Or will it be let down by traditional life insurance products that don’t match your clients’ needs?
BrightRock Life Ltd is a licensed financial services provider and life insurer. Company registration no: 1996/014618/06, FSP 11643. Terms and conditions apply
Lesson 3: Leverage the diverse skillsets of your team to enable effective collaboration
The insurance sector employs a diversity of skills, from actuarial and financial to digital and technical. The ability to harness these skills and allow cross-pollination across different disciplines is something that differentiates BrightRock from other competitors in the market, where more siloed structures prevail. With a variety of expertise and inputs, you can develop more effective strategies around your products, services, sales, and marketing because teams are collaborating from the get-go to create the best possible solutions. My recommendation to new market entrants is to look at how best to interweave different skillsets and actively encourage cross-functional collaboration from the very earliest stages of a project. It is an approach that saw us deliver results first-hand during the incubation of BrightRock’s needs-matched insurance offering.
Lesson 4: Be prepared to go back to the drawing board a few times
In any venture, there will be obstacles that test your resilience and commitment. To address these challenges, you will need to keep rethinking and refining your business model. If you can evolve your plans and strategy while staying true to your purpose, your business will be able to remain relevant and sustainable and be positioned to seize the opportunities posed by unexpected circumstances.
There has never been a better time for product innovation than now. The biggest opportunity in the financial services industry lies in delivering value to clients during difficult times. The COVID-19 pandemic demonstrated the importance of life insurance products, which delivered certainty for clients during this time of upheaval. As economic forces continue to transform, there will be an increase in demand for products that are more affordable and that offer more value for money – creating the perfect opportunity for new thinking. I also believe these circumstances position BrightRock ideally in the current market. An inherent characteristic of BrightRock’s needs-matched product architecture is the efficient way cover is structured. Clients can get around 40% more cover for the same premium. The product offering is designed to adapt to changes in consumers’ financial needs over time, ensuring that when people’s financial responsibilities are at their highest, their cover is as well. And as their needs reduce, the cover reduces. This delivers significant premium savings, and sustainable, cost-efficient financial protection, which I believe will be more in demand than ever.

===

## Assignment
Translate this sentence from the text on lessons for the insurance sector into Spanish: "In any venture, there will be obstacles that test your resilience and commitment." The data after this point comes from a different source.

===

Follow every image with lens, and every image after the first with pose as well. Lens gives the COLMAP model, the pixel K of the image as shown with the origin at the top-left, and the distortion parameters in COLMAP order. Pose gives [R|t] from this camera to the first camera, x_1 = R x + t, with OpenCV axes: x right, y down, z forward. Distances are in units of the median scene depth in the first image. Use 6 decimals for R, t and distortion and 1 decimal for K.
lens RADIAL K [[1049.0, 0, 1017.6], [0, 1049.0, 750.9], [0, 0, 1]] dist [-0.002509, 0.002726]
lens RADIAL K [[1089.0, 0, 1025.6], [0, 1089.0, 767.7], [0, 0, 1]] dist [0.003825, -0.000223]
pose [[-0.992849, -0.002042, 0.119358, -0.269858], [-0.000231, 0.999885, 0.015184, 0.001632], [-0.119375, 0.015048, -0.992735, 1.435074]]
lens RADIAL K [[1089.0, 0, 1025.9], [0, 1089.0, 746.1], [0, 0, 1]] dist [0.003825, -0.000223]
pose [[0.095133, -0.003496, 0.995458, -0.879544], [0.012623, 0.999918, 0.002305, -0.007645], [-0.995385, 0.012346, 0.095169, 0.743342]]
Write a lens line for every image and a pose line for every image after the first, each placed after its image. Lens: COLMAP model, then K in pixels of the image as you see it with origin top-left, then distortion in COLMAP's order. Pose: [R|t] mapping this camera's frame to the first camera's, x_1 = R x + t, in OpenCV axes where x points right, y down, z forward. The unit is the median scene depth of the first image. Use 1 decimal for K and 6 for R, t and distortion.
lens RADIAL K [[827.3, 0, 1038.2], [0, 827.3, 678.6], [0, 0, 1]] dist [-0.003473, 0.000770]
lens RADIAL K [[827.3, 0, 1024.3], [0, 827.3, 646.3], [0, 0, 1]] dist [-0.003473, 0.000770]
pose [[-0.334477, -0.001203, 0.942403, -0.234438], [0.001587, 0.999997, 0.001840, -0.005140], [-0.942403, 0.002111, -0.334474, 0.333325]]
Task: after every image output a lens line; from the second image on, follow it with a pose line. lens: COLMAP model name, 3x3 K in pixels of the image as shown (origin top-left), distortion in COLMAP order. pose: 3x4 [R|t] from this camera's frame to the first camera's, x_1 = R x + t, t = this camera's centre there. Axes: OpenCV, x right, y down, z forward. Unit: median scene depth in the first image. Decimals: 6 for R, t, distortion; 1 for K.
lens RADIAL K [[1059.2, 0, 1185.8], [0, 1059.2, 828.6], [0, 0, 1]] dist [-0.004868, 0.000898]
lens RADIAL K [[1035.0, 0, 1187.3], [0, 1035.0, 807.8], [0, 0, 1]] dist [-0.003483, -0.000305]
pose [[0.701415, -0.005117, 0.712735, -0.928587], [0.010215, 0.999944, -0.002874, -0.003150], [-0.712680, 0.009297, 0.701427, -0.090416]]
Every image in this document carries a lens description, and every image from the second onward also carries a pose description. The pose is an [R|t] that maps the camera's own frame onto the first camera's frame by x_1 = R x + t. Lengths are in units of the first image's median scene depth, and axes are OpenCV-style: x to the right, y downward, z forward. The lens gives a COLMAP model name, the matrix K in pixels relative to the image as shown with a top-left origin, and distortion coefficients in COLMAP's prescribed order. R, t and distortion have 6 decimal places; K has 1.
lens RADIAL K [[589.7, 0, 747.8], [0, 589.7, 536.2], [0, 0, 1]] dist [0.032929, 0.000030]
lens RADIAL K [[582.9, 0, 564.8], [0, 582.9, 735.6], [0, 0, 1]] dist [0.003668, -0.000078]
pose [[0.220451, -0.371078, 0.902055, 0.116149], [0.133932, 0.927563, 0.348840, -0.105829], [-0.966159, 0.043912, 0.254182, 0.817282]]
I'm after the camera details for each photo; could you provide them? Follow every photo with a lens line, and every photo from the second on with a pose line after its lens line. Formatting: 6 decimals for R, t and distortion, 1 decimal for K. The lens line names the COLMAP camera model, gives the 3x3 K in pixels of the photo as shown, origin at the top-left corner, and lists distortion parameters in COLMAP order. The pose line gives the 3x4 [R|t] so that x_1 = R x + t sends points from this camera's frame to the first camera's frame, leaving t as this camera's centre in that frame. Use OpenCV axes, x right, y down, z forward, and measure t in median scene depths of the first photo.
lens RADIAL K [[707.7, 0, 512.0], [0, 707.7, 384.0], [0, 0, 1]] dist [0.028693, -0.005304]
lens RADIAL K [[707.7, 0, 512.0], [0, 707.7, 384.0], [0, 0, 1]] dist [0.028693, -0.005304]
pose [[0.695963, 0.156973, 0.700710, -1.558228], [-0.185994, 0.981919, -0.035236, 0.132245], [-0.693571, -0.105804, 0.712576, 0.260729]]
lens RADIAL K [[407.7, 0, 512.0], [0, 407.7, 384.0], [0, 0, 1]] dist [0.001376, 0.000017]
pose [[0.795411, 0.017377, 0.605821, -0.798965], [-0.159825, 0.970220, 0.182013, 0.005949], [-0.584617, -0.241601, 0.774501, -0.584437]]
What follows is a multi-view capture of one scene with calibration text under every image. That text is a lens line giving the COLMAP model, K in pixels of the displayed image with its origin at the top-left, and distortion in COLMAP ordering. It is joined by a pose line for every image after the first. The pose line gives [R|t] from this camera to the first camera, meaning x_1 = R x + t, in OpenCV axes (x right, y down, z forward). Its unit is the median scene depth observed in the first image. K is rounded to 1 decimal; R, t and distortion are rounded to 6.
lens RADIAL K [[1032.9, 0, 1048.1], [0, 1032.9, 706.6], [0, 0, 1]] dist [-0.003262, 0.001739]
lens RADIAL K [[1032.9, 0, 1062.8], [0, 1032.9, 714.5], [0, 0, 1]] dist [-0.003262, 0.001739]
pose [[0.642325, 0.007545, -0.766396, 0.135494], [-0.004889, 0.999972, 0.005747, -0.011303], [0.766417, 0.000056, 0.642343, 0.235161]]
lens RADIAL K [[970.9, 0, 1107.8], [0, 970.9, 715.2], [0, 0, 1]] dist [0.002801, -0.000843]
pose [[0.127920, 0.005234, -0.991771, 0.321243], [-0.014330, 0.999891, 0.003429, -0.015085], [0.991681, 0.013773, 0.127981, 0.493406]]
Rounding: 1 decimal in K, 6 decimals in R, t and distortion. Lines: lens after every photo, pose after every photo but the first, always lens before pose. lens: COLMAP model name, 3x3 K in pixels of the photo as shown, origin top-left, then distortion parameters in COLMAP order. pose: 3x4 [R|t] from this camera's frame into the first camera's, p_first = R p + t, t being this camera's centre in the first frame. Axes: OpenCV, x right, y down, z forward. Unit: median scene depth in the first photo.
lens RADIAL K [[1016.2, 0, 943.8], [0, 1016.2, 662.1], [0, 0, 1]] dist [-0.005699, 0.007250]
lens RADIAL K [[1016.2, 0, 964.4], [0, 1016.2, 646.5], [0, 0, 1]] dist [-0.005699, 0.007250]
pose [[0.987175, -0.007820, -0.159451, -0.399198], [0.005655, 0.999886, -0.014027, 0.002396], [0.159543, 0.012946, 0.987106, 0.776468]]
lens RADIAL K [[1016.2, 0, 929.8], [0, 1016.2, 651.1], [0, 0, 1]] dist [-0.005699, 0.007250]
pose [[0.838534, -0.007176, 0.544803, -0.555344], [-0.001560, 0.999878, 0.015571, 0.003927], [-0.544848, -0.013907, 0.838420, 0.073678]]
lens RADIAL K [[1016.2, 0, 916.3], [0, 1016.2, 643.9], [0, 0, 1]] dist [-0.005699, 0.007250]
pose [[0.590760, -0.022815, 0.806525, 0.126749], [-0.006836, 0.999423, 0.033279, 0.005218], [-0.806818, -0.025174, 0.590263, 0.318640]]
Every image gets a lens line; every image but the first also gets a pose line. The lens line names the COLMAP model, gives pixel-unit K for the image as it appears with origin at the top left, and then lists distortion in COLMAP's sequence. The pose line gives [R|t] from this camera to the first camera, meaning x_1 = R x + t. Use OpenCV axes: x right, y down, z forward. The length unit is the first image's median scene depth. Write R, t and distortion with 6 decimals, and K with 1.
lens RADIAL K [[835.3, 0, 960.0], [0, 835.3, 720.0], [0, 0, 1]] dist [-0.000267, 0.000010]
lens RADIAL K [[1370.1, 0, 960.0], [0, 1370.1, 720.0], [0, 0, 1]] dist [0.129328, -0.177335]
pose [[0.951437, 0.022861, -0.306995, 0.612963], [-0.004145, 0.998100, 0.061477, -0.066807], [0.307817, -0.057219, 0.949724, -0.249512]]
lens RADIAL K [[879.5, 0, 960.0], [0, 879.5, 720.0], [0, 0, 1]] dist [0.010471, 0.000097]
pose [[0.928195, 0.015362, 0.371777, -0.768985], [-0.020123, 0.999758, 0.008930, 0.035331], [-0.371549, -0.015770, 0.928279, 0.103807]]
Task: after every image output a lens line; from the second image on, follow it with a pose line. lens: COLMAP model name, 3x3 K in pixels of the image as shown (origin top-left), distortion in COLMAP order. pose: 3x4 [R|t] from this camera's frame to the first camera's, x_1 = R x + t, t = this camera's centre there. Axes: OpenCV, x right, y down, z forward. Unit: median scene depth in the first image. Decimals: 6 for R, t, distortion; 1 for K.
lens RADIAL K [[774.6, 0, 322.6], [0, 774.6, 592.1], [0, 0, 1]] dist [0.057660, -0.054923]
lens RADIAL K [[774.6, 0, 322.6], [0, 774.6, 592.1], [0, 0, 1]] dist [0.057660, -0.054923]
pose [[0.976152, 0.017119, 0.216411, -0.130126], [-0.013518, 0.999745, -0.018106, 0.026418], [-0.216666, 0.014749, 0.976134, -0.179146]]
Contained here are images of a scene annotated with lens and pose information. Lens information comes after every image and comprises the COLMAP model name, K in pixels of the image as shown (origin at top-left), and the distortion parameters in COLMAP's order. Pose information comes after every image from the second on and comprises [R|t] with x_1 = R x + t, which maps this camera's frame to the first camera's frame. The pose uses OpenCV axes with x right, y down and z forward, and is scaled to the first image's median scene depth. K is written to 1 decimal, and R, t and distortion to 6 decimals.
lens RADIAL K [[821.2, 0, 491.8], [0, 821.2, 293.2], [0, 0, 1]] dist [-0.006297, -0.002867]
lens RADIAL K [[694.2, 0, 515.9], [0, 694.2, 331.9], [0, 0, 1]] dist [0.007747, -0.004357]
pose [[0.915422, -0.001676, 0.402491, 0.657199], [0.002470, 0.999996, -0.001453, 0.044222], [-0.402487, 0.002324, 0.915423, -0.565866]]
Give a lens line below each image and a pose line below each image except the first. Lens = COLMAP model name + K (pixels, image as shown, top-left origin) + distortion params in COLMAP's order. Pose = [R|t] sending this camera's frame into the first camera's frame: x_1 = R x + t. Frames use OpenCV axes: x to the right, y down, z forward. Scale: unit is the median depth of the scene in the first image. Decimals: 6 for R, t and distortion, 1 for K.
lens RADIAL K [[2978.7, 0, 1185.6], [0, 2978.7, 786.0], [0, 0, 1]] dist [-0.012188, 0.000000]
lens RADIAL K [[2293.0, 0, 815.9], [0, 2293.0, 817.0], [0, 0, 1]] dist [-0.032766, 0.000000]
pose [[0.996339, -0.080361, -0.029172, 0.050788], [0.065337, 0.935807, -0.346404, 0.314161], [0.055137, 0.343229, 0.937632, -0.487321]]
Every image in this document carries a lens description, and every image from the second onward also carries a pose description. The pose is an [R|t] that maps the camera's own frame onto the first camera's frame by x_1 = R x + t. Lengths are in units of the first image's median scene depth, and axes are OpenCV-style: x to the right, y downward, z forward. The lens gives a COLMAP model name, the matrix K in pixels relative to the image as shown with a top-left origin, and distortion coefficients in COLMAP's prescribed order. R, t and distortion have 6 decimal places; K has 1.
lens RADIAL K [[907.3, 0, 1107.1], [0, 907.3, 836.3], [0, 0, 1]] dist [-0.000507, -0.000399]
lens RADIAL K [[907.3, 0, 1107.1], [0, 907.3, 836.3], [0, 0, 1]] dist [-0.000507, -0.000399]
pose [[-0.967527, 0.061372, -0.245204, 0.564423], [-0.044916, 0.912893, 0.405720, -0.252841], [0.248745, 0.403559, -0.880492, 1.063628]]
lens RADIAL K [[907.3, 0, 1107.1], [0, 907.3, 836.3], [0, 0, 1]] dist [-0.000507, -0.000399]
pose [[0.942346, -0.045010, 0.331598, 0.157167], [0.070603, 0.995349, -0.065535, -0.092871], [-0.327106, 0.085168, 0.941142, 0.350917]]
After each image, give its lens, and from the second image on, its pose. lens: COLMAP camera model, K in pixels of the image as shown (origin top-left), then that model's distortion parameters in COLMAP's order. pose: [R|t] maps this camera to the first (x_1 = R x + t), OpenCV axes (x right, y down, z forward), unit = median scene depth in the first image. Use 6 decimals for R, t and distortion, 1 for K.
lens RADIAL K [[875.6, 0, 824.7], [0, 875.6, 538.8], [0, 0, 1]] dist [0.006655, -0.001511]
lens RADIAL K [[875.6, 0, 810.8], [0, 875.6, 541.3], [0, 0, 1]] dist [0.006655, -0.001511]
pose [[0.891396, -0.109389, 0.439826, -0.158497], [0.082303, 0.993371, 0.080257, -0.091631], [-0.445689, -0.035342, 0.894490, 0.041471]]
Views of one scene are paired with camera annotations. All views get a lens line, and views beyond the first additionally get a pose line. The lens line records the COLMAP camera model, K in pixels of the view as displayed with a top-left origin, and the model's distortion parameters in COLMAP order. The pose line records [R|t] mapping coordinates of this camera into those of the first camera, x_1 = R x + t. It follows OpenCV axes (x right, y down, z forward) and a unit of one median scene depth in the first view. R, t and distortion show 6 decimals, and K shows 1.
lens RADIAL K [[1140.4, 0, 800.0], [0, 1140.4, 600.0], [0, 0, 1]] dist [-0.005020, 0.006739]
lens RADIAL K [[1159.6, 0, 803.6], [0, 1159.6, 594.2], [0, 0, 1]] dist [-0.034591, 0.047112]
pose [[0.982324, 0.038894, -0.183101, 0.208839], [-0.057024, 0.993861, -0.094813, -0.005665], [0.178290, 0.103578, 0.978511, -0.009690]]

===

## The answer
En cualquier emprendimiento habrá obstáculos que pondrán a prueba tu resiliencia y tu compromiso.